An updo is when the hair is parcialily or fully pinned to the head and yes after awhile it can hurt

Helpful Guy said...

@Lit.doc Change the use the same general structure
[open bracket]img src="the url"/[close bracket]
@Avg Joe - The baton has now been passed.

Avg Joe said...

@Helpful Guy, I wasn't looking for a job when I found my last one 18 some years ago and I'm damn sure not looking for this one. While I appreciate the offer of ungainful employment, I must respectfully decline. :-)

But I do have one suggestion for the keeper of the FAQ's: Add that instruction. T'would be useful it seems.

Oh! And as a footnote for PG. I was pleased to hear yesterday that Nebraska will continue their Black Friday tradition of network football coverage against none other than Iowa. Speaking for my state, we are happy to have this new "rivalry". It oughta be fun.

CrazyCat said...

@Avg Joe Just to further annoy you and everyone else ; )

Starland Vocal Band

mac said...

Thank you, SethG, for the Seasons in the Sun....

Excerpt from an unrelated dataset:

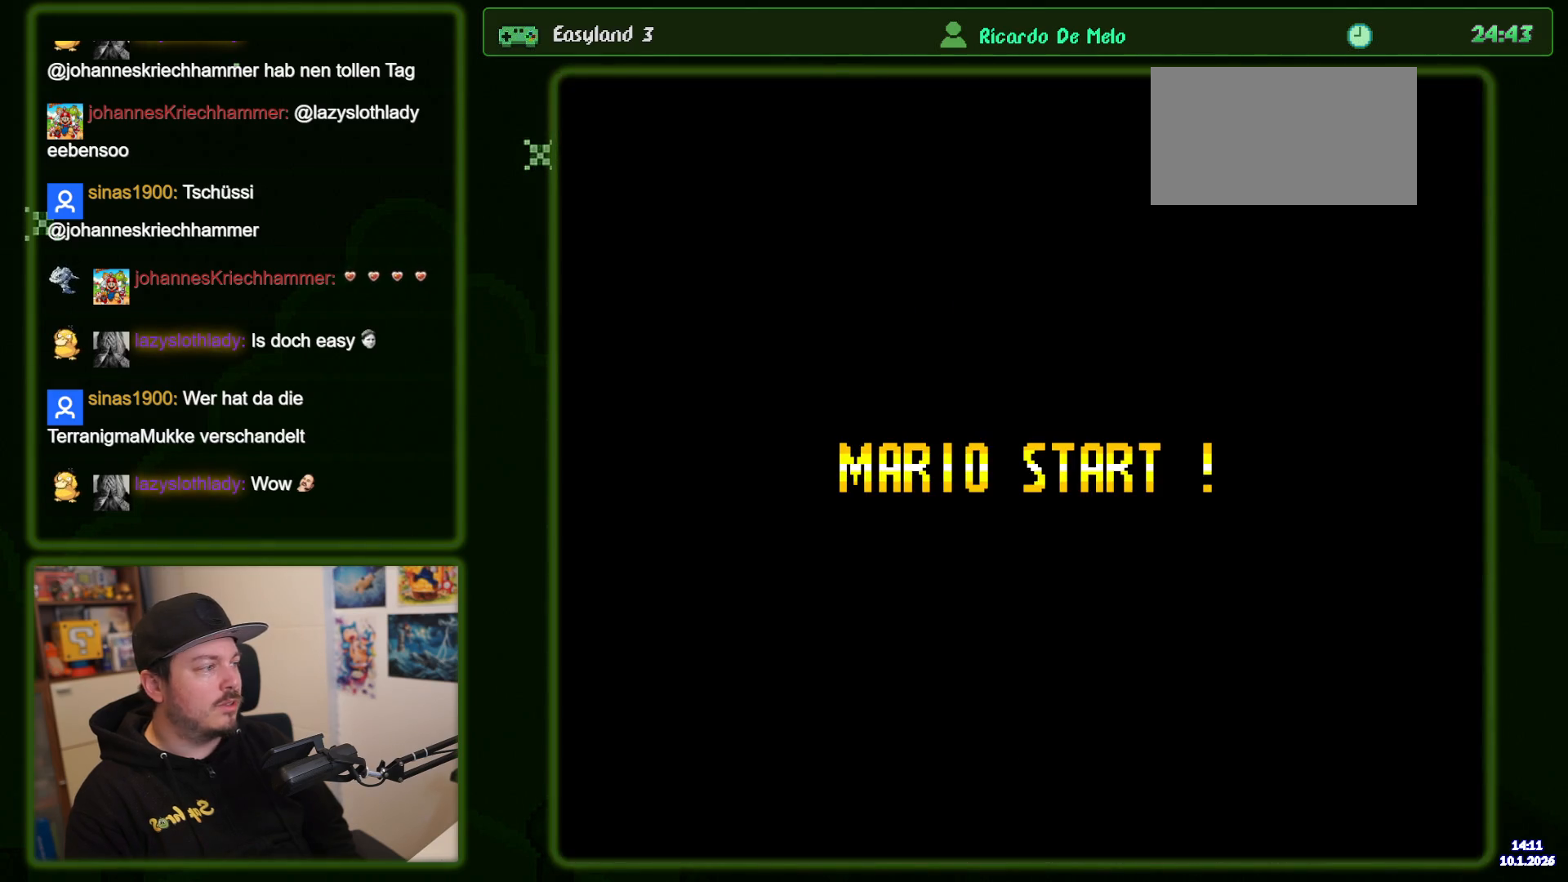
{"buttons": ["B", "Y"], "events": []}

I thought this was a very lively Tuesday puzzle, easy and quick but with some great words (mental block, bare knuckle, lockstep, Yoyoma). The more I look at the filled-in grid, the better I like it.

Stan said...

I thought this breezy puzzle had verve. Burying the theme at the end of the answers worked for me -- knucklehead that I am, the reveal was a genuine surprise.

ORRS: Ben, Bobby, and that character in Catch-22.

Sfingi said...

Also had SKY before AIR. And AQUA before TEAL, EPI before EYE.

@Tuttle - agree. He's a Saint, so I can't even call him by the nickname.

Worst of all, though I got the theme words, I did not connect Racer's Edge to Head. Kept thinking "STP is the racer's edge." I'm brain-dead on sports. Sports always spoils it for me.

Sometimes I sign my e-mails to my son YO,YO MA.

Never heard of this Liar Joe fella.

UPDO - Think of Cinderella when she goes to the ball vs. sweeping.

The problem with Strasbourg is it's Alsatian, and depending on who wins what war determined if you spoke German or French.

Captcha - prolly - what we used to say instead of probably - in the '60s.

Vega said...

Hm...I'll see your Castles in the Sky and raise you Castles in the Air.

Greg said...

Can't believe no one has complained about NIP yet. NIP means a lot of different things, but "hip flask quickie" isn't one of them.

"__/Tuck" "__ in the bud" "small bit" "sharp cold" "dog bite" are way better clues.